Task to carry out:
Scan the listing below for the string "lines" and copy each line where it turns up.

Material to process:
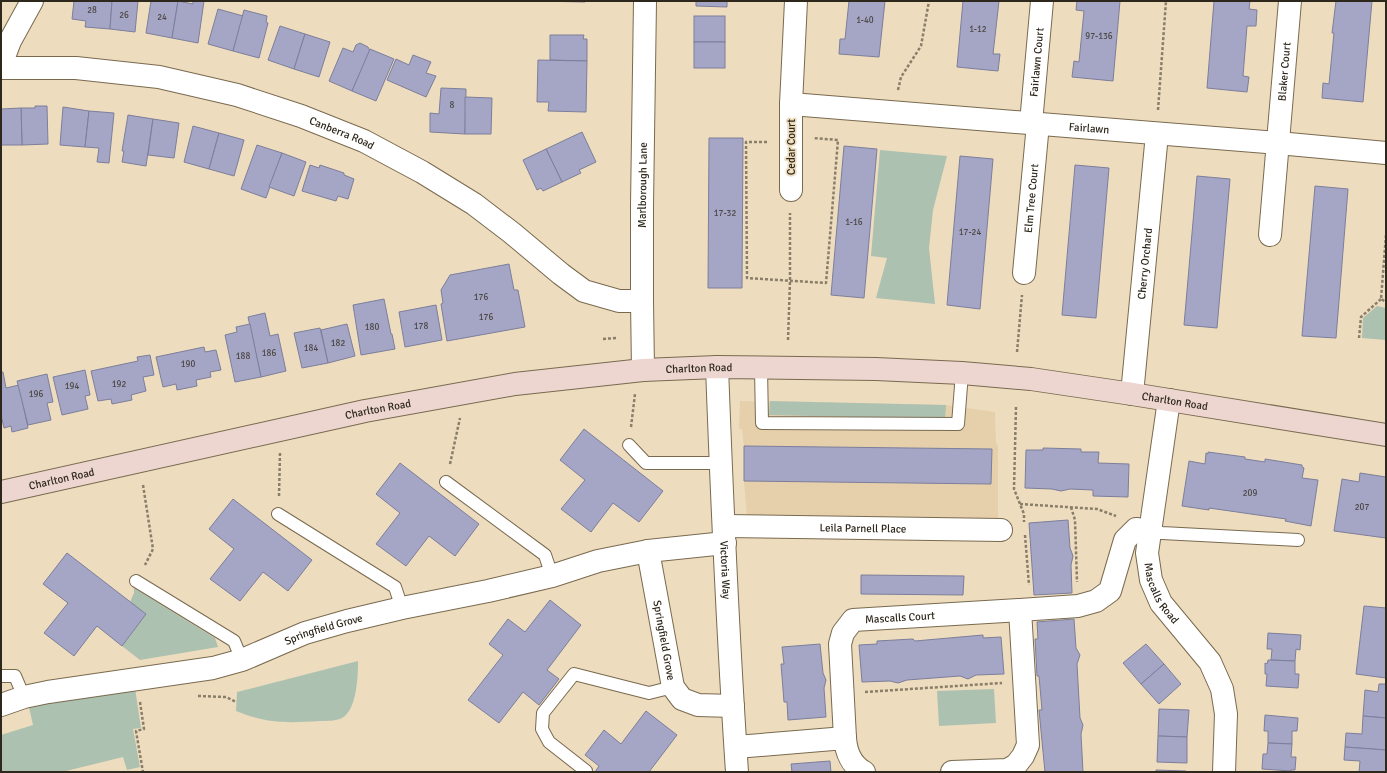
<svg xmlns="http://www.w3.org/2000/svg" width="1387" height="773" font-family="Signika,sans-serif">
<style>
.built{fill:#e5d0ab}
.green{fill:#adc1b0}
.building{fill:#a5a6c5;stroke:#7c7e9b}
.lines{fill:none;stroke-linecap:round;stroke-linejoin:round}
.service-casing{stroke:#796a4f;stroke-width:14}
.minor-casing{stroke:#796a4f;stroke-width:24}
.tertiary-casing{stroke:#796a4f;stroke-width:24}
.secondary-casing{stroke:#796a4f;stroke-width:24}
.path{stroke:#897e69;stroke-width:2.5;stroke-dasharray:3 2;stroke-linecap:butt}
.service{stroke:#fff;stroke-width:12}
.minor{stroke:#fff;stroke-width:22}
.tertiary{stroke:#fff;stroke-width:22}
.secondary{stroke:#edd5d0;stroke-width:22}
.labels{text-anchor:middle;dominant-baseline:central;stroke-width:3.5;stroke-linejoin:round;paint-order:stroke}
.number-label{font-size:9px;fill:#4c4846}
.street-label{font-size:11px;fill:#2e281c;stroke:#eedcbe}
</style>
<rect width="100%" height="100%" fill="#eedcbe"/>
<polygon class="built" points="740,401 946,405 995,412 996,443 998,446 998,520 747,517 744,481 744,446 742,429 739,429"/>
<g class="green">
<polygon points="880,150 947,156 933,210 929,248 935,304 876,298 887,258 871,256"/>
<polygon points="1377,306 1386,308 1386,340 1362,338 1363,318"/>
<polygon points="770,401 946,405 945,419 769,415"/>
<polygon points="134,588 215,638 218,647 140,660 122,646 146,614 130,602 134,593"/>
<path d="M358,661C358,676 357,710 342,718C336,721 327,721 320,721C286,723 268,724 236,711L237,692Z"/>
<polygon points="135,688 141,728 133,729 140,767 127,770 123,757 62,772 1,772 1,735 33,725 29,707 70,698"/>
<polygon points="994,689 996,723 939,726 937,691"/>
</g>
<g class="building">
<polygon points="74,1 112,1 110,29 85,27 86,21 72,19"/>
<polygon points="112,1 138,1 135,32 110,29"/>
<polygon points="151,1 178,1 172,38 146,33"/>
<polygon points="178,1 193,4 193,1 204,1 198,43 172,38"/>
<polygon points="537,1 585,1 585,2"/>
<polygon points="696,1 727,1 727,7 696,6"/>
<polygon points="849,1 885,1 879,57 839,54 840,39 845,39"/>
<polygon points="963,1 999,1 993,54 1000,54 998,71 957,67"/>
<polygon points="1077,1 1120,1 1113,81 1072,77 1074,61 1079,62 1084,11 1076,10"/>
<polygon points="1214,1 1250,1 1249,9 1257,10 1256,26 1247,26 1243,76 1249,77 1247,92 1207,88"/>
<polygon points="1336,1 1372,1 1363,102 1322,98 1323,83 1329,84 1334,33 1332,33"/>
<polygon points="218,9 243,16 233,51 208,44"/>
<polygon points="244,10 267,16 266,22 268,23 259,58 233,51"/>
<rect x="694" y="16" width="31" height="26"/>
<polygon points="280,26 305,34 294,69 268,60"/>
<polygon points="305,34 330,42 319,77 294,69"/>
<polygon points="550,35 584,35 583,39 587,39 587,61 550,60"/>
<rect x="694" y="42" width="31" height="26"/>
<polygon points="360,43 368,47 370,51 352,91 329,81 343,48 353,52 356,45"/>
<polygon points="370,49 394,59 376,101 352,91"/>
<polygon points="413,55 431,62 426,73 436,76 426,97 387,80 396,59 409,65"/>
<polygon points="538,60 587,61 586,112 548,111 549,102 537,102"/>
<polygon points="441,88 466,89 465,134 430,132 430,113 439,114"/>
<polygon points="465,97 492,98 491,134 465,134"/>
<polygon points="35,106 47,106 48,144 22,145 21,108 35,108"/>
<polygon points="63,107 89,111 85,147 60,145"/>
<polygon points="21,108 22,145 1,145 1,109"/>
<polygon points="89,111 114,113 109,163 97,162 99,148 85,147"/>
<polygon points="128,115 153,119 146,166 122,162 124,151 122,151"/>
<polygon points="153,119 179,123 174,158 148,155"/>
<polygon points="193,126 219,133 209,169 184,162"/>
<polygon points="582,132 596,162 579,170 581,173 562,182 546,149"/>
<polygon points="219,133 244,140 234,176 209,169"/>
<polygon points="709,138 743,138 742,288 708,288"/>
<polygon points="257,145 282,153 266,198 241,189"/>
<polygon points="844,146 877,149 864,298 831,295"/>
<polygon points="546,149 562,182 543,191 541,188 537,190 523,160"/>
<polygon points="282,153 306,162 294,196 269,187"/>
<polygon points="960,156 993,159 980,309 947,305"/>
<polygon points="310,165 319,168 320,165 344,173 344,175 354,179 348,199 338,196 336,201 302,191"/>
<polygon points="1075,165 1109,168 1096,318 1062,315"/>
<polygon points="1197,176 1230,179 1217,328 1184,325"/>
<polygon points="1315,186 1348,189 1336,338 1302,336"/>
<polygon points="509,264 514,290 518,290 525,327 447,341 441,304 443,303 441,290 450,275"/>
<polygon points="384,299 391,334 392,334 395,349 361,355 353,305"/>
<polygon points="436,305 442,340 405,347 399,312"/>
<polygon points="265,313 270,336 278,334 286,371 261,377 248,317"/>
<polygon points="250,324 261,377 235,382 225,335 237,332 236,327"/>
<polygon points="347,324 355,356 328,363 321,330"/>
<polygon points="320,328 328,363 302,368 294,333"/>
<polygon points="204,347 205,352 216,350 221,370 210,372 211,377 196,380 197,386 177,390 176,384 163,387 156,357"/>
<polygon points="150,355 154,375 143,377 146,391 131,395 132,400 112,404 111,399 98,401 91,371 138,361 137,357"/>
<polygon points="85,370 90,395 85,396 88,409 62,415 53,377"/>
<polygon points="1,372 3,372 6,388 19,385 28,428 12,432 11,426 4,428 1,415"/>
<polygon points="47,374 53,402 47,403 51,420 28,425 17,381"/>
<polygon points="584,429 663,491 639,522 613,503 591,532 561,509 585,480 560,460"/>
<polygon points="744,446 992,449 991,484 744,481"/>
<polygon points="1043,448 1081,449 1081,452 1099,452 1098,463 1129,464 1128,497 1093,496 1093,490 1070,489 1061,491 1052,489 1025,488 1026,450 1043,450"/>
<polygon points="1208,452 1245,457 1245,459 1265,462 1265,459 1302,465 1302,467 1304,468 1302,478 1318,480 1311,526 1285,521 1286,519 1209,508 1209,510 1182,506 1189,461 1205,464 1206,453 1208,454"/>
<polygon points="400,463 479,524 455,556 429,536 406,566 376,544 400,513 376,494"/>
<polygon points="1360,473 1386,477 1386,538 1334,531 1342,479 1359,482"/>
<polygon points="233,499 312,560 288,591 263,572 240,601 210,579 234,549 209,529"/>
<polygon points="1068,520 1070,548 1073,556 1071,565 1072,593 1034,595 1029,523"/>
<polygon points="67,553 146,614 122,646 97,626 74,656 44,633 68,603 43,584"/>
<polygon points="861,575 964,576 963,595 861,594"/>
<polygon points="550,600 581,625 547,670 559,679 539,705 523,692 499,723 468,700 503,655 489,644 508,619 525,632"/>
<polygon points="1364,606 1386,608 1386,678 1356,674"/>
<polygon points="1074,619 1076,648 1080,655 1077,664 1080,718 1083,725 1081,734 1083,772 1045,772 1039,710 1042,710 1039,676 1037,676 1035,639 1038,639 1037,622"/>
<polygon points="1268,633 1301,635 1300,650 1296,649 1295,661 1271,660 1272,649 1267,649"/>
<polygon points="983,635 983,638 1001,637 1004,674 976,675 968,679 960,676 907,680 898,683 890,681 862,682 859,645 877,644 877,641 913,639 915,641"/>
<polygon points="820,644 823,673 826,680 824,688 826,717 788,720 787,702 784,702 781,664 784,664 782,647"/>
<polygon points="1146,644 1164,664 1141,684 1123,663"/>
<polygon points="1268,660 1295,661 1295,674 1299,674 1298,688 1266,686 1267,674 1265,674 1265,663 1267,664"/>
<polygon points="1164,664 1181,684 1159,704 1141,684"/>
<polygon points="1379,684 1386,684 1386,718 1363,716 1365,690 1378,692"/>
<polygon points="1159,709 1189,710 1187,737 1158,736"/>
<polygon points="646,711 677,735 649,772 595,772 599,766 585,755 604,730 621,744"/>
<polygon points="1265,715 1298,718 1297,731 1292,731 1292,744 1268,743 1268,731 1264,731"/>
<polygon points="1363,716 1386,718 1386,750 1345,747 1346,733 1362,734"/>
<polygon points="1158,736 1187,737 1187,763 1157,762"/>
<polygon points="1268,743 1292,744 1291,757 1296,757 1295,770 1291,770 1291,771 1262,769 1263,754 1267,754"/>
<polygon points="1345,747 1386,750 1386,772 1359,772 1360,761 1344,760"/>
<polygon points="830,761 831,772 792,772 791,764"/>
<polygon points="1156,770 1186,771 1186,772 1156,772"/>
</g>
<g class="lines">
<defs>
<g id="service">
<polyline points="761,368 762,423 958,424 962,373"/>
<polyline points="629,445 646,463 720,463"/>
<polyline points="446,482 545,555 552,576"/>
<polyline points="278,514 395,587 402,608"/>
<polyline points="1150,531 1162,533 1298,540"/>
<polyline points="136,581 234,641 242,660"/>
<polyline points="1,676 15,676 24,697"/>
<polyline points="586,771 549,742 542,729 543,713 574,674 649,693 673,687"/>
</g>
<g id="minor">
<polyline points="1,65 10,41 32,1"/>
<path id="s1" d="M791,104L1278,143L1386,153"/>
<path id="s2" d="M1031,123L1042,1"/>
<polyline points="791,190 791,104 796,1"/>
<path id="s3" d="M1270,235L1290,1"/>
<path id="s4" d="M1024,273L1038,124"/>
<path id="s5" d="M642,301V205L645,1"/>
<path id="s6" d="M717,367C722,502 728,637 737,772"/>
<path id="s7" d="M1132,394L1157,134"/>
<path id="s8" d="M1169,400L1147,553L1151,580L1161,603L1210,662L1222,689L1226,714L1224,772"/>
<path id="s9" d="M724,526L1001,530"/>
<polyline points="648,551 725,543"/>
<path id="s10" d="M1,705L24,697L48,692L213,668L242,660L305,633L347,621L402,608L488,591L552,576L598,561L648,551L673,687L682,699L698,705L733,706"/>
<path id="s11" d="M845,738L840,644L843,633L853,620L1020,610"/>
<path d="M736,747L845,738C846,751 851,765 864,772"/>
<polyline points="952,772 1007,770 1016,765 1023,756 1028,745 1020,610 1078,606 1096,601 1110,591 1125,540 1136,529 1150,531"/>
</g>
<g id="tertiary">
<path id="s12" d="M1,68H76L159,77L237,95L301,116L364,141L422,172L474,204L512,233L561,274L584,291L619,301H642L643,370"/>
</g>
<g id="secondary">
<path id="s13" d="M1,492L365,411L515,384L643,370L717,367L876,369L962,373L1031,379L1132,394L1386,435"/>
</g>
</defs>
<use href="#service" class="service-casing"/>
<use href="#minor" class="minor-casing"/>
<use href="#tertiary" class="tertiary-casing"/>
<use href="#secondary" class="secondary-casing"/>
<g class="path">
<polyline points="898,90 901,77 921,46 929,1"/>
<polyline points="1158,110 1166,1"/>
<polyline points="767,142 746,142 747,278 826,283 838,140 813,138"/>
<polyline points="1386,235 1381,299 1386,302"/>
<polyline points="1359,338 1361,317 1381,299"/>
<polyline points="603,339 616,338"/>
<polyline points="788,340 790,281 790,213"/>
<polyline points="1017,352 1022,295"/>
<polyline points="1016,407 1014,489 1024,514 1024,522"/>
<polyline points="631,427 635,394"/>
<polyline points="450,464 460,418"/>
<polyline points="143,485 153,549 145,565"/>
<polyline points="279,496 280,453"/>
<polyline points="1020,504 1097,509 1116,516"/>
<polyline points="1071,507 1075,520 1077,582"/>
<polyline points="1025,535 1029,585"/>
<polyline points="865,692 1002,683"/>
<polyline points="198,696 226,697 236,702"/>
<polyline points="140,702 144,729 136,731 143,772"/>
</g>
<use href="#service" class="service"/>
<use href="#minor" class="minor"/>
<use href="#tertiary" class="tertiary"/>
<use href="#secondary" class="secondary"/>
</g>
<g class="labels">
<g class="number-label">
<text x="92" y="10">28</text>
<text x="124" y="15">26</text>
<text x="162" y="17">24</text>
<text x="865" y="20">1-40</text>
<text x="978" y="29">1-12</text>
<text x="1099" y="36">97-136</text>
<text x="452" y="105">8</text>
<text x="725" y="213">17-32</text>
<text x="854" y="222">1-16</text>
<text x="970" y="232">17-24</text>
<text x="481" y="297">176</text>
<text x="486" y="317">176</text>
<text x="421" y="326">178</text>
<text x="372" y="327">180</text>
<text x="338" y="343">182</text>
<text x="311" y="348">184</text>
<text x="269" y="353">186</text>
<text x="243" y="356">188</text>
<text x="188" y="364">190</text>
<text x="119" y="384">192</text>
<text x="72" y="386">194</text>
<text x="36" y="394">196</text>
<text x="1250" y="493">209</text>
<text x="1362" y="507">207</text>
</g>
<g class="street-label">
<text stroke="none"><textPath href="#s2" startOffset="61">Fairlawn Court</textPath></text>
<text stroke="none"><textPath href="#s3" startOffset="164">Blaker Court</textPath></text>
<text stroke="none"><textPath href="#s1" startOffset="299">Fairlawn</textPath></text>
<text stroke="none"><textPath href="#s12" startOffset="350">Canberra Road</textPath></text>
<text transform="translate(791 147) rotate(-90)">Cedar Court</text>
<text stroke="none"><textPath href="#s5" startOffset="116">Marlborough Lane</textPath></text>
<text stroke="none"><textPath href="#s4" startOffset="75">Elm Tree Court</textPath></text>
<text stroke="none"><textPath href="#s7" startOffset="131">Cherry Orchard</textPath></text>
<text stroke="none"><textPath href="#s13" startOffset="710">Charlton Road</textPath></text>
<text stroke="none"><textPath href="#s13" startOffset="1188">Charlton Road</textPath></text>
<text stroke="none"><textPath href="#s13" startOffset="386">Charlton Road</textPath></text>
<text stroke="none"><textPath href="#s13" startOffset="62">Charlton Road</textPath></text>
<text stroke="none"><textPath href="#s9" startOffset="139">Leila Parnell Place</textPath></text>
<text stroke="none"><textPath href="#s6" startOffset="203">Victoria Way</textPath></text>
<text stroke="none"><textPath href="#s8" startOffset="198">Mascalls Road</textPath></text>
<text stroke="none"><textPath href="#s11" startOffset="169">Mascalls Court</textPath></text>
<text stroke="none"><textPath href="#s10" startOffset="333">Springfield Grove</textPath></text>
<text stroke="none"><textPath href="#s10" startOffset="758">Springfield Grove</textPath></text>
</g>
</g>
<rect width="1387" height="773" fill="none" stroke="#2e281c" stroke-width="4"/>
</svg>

Reply to the task:
.lines{fill:none;stroke-linecap:round;stroke-linejoin:round}
<g class="lines">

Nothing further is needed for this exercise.